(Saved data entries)
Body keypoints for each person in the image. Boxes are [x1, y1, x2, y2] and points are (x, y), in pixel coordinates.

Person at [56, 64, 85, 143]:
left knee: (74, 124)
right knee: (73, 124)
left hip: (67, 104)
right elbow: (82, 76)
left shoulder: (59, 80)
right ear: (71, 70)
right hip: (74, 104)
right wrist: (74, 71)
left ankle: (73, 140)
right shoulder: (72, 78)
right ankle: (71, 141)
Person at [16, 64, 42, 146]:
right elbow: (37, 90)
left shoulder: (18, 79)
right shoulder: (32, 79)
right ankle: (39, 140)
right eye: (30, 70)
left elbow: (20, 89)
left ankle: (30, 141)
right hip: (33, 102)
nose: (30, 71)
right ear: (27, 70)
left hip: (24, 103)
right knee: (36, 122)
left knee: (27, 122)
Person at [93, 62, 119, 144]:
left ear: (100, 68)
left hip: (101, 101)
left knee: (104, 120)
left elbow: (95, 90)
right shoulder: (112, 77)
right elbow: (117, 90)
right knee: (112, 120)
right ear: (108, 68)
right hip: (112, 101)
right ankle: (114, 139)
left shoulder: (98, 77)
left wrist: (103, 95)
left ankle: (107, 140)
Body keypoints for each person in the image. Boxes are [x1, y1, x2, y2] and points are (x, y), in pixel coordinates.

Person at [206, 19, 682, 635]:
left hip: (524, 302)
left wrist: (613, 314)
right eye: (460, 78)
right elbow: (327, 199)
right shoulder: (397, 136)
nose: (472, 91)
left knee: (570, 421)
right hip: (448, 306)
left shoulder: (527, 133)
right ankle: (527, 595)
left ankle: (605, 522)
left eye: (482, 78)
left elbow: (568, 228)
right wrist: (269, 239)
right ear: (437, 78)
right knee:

### TASK PROMPT:
Return each line of the data above that includes the word "elbow".

### ANSWER AREA:
right elbow: (82, 76)
right elbow: (37, 90)
left elbow: (20, 89)
left elbow: (95, 90)
right elbow: (117, 90)
right elbow: (327, 199)
left elbow: (568, 228)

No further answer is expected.